▶ [TO-DO ITEM] Write out every line of the listing below again, putting "five hours ago" wherever "5 hours ago" appears and changing nothing else. Leave the pictures out.

══════

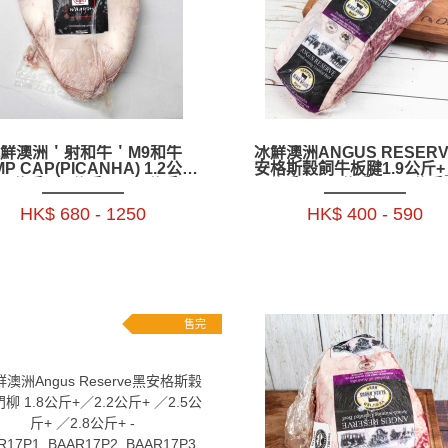
鮮澳洲＇射和牛＇M9和牛
冰鮮澳洲ANGUS RESER
P CAP(PICANHA) 1.2公斤
安格斯穀飼牛板腱1.9公斤+_
1.6公斤+_2公斤+_ 2.5公斤+_
公斤+_2.7公斤+_2.9公斤+
包-BARC02P1.2.3.4
BAAR16P
HK$ 680 - 1250
HK$ 400 - 590
售完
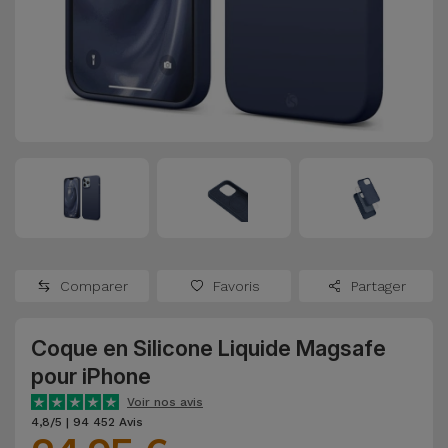
Watch
Apple Watch
Adaptateurs
Reconditionnés
Samsung
Coques et
Samsungs
Protections
Xiaomi
Reconditionnés
d'Écran
Huawei
iMacs
Batteries
Reconditionnés
Externes
Oppo
Consoles de
Chargeurs
Jeux
OnePlus
Comparer
Favoris
Partager
Reconditionnées
Ecouteurs
Google
et
Coque en Silicone Liquide Magsafe
Voir
Enceintes
pour iPhone
tout
Dyson
Voir nos avis
Montres
4,8/5 | 94 452 Avis
TCL
Connectées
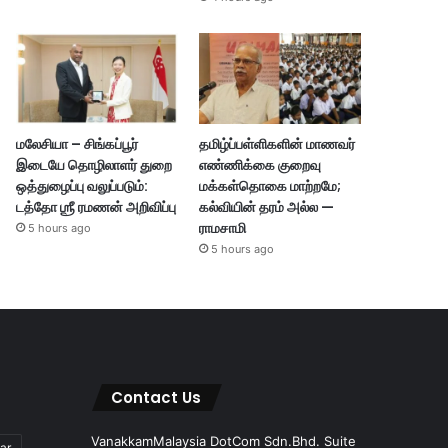
மலேசியா – சிங்கப்பூர்
தமிழ்ப்பள்ளிகளின் மாணவர்
இடையே தொழிலாளர் துறை
எண்ணிக்கை குறைவு
ஒத்துழைப்பு வலுப்படும்:
மக்கள்தொகை மாற்றமே;
டத்தோ ஶ்ரீ ரமணன் அறிவிப்பு
கல்வியின் தரம் அல்ல —
ராமசாமி
5 hours ago
5 hours ago
Contact Us
VanakkamMalaysia DotCom Sdn.Bhd. Suite
ar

══════

▶ [EXERCISE RESULT]
鮮澳洲＇射和牛＇M9和牛
冰鮮澳洲ANGUS RESER
P CAP(PICANHA) 1.2公斤
安格斯穀飼牛板腱1.9公斤+_
1.6公斤+_2公斤+_ 2.5公斤+_
公斤+_2.7公斤+_2.9公斤+
包-BARC02P1.2.3.4
BAAR16P
HK$ 680 - 1250
HK$ 400 - 590
售完
Watch
Apple Watch
Adaptateurs
Reconditionnés
Samsung
Coques et
Samsungs
Protections
Xiaomi
Reconditionnés
d'Écran
Huawei
iMacs
Batteries
Reconditionnés
Externes
Oppo
Consoles de
Chargeurs
Jeux
OnePlus
Comparer
Favoris
Partager
Reconditionnées
Ecouteurs
Google
et
Coque en Silicone Liquide Magsafe
Voir
Enceintes
pour iPhone
tout
Dyson
Voir nos avis
Montres
4,8/5 | 94 452 Avis
TCL
Connectées
மலேசியா – சிங்கப்பூர்
தமிழ்ப்பள்ளிகளின் மாணவர்
இடையே தொழிலாளர் துறை
எண்ணிக்கை குறைவு
ஒத்துழைப்பு வலுப்படும்:
மக்கள்தொகை மாற்றமே;
டத்தோ ஶ்ரீ ரமணன் அறிவிப்பு
கல்வியின் தரம் அல்ல —
ராமசாமி
five hours ago
five hours ago
Contact Us
VanakkamMalaysia DotCom Sdn.Bhd. Suite
ar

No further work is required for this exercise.